Two employees of Woodford Capital Management, the firm launched a year ago by Neil Woodford following the failure of his UK Equity Income fund, have registered a new venture with the Financial Conduct Authority.

The employees Jonathan Adair, who is chief technology officer of WCM and Kristian Penttila, a relationship manager at the firm registered Curated Capital as an appointed representative of Thornbridge Investment Management’s network in November 2021.

The firm is registered to an address in Old Street, London.

According to Companies House, the firm was incorporated back on May 27, 2021 and Adair is listed as a director, but Penttila is not.

Adair and Penttila, listed as ‘employed by’ Curated Capital on the FCA’s register, started working at WCM in February 2021.

Since it was set up, WCM has focused on investing on behalf of professional investors and high-net-worth individuals, according to Penttila’s LinkedIn profile.

WCM is registered in the Cayman Islands and does not manage any UK funds.

FTAdviser approached both Adair and Penttila for more information on their new venture.

WCM was set up by Woodford after his Equity Income fund was wound up and taken over by Link.

The Equity Income fund, launched back in 2015 by Woodford after he left Invesco, was managed by Woodford Investment Management - a firm both Adair and Penttila are former employees of.

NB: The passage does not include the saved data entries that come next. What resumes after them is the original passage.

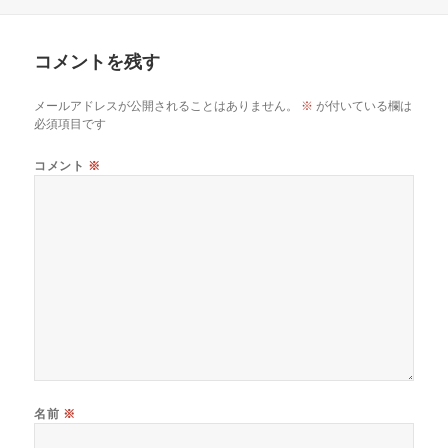
稿
成
テ
日:
者
ゴ
リ
コメントを残す
ー
メールアドレスが公開されることはありません。
※
が付いている欄は
必須項目です
コメント
※
名前
※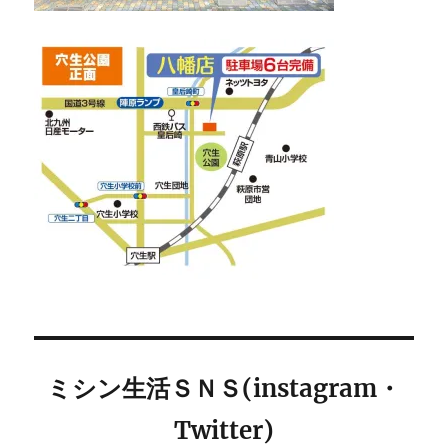
ミシン生活ＳＮＳ(instagram・
Twitter)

WIM was eventually fired by Link Fund Solutions, a firm which came in to help manage the Equity Income fund after its performance began to dip in 2017. 

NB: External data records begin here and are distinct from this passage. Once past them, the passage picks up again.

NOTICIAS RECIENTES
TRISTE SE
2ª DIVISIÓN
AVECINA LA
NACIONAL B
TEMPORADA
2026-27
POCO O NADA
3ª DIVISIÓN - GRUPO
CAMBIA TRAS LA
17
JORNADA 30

Having built a reputation upon investing in large companies, Woodford started to invest in smaller firms which became harder to sell quickly when performance dipped.

Investors started pulling money out at a rate of £9mn a day, which led to the fund eventually closing in October 2019 because it couldn’t deliver investors their cash quick enough.

The management of this fund is currently under investigation by the FCA, and there has been recent pressure from MPs on the regulator to close the investigation.

The FCA told FTAdviser today (February 9) there is no further update on this investigation at present.

As of August 2021, there was close to £124mn of investors’ cash stuck in the Woodford’s Equity Income fund, according to administrators.

A law firm begun court proceedings against Link last year over its handling of the Woodford Equity Income fund, which issued a claim form on behalf of an initial group of 100 of the fund’s investors in an attempt to recover their losses.